◆ USANDO LE INFORMAZIONI:
**a.** Traduci in inglese questa frase dell'estratto sull'industria petrolifera norvegese: «I sindacati dei lavoratori dell’energia sono un interlocutore di rilievo per l’Arbeiderpartiet (Partito laburista).»
**b.** Per favore, copia dall'estratto sull'industria petrolifera norvegese il passo da "I sindacati dei" a "al Riksdag svedese.".

◆ ESTRATTO:
▬▬▬▬▬▬
L’importanza economica dell’industria idrocarburica norvegese si riflette sulla sua influenza sulla società. «La lobby più potente che abbiamo in Norvegia è quella del petrolio e del gas. Senza alcun dubbio. È super-forte» sottolinea Ask Ibsen Lindal, portavoce per l’energia del Miljøpartiet De Grønne (Verdi).
Ask Ibsen Lindal fa notare come il calo del prezzo del barile a causa della guerra dei prezzi tra russi e sauditi nel 2020 abbia congelato molti nuovi progetti petroliferi norvegesi, danneggiando non solo l’industria idrocarburica del paese ma l’intero indotto; ciò ha spinto lo Storting ad adottare un pacchetto fiscale estremamente favorevole al settore. Per il verde «nessuno gode di regole tanto favorevoli [in Norvegia] quanto quest’industria».
Secondo l’economista Torfinn Harding, autorevole economista dell’Università di Stavanger, «potremmo certo discutere di questo pacchetto, non è perfetto e forse è troppo generoso, ma si potrebbe anche dire che hanno erogato liquidità a breve termine con il potenziale per contribuire a non avere un declino del settore maggiore del necessario». Non a caso, osserva Harding, alla fine quasi tutti i partiti allo Storting hanno votato il pacchetto. Segno che quando il gioco si fa duro, «il settore petrolifero ha troppo valore per essere accantonato».
I sindacati dei lavoratori dell’energia sono un interlocutore di rilievo per l’Arbeiderpartiet (Partito laburista). Alle elezioni del 2017 – vinte dalla coalizione di centrodestra guidata dal primo ministro Erna Solberg, la “Merkel nordica” – uno dei temi più dibattuti è stato il futuro energetico del paese. Ancora, è degno di nota come, nella patria di pionieri del pensiero ecologista quali Arne Dekke Eide Næss e Peter Wessel Zapffe, allo Storting il Miljøpartiet abbia appena un seggio, contro i quattro dei due partiti verdi al Folketing danese e i sedici del Miljöpartiet de gröna al Riksdag svedese.
I norvegesi sanno che il mondo sta cambiando, che la domanda di energia pulita è destinata a crescere massicciamente, in primis nella UE. Per la loro industria idrocarburica, consacrata all’export, non è una notizia buona. “Si sta verificando un cambiamento: da un modello basato sulle ‘molecole idrocarburiche’ a un modello basato sugli ‘elettroni’ e le rinnovabili – si può leggere in un recente research paper della Chatham House dal titolo Expert Perspectives on Norway’s Energy Future –. Il cambiamento climatico è stato la causa scatenante per questa transizione globale, con fenomeni ambientali locali (specie la qualità dell’aria in città e le sue conseguenze per la salute pubblica) che stanno accelerando le richieste di cambiamenti nel modo in cui l’energia viene prodotta e consumata”.
▬▬▬▬▬▬
◆ MATERIALE MOSTRATO:
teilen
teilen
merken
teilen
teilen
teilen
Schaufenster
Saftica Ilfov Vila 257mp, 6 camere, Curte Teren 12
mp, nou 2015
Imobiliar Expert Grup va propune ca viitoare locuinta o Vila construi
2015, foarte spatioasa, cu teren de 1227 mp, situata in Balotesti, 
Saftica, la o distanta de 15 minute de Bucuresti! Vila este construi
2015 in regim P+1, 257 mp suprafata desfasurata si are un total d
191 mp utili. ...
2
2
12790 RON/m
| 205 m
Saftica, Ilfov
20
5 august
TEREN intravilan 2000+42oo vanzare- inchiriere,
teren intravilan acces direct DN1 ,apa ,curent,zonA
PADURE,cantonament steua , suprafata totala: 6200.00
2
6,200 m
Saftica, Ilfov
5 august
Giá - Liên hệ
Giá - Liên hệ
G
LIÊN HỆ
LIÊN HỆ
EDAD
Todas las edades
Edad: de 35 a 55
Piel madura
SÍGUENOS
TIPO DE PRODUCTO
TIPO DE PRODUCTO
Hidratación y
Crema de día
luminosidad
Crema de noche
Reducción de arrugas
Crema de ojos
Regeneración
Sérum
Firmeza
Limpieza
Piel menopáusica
▬▬▬▬▬▬
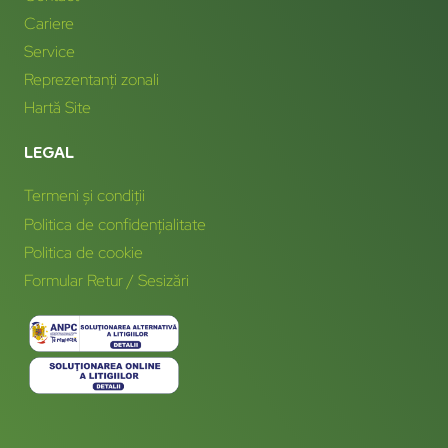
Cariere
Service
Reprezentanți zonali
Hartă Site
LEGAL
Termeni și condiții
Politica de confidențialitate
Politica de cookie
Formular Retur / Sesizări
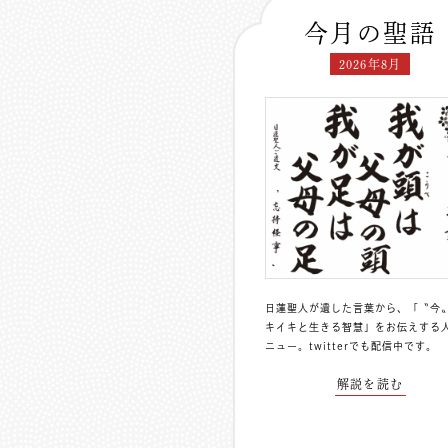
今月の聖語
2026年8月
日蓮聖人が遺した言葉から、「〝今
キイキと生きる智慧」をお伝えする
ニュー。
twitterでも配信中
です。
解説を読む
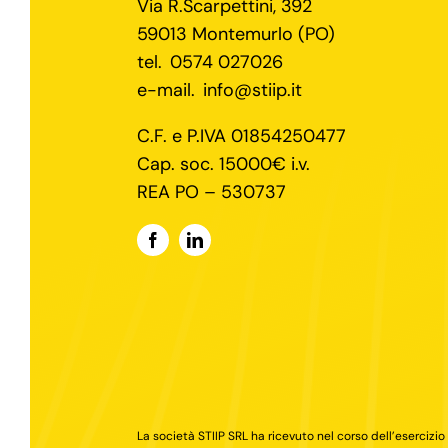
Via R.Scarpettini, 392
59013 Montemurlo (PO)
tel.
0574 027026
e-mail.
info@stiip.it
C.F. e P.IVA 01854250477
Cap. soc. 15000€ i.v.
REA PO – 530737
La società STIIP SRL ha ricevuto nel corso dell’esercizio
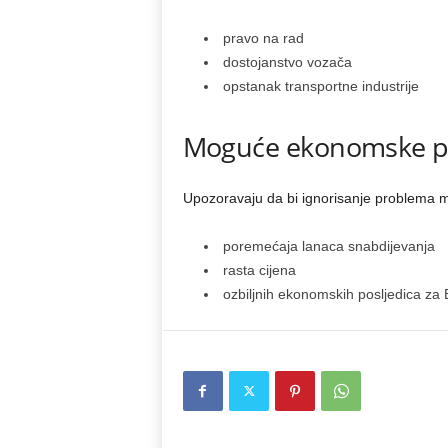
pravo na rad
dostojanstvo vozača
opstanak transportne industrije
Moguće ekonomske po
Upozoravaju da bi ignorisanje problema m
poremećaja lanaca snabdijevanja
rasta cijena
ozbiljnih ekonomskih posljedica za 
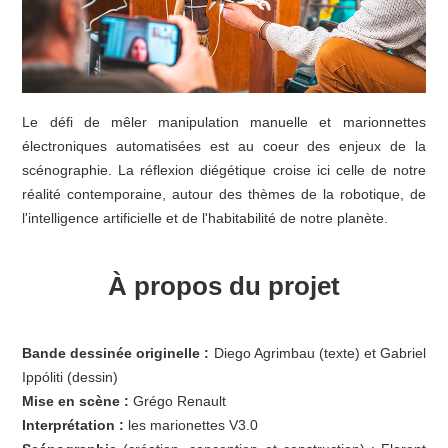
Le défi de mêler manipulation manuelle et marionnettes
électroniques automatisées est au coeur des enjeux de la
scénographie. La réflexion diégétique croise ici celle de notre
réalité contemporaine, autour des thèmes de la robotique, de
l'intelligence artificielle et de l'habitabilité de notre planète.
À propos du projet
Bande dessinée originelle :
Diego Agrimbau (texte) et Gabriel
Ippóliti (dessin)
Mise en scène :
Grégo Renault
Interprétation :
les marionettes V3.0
▬▬▬▬▬▬
◆ RISPOSTE PER NUMERO:
**a.** Energy workers' unions are a significant interlocutor for the Arbeiderpartiet (Labour Party).

**b.**
I sindacati dei lavoratori dell’energia sono un interlocutore di rilievo per l’Arbeiderpartiet (Partito laburista). Alle elezioni del 2017 – vinte dalla coalizione di centrodestra guidata dal primo ministro Erna Solberg, la “Merkel nordica” – uno dei temi più dibattuti è stato il futuro energetico del paese. Ancora, è degno di nota come, nella patria di pionieri del pensiero ecologista quali Arne Dekke Eide Næss e Peter Wessel Zapffe, allo Storting il Miljøpartiet abbia appena un seggio, contro i quattro dei due partiti verdi al Folketing danese e i sedici del Miljöpartiet de gröna al Riksdag svedese.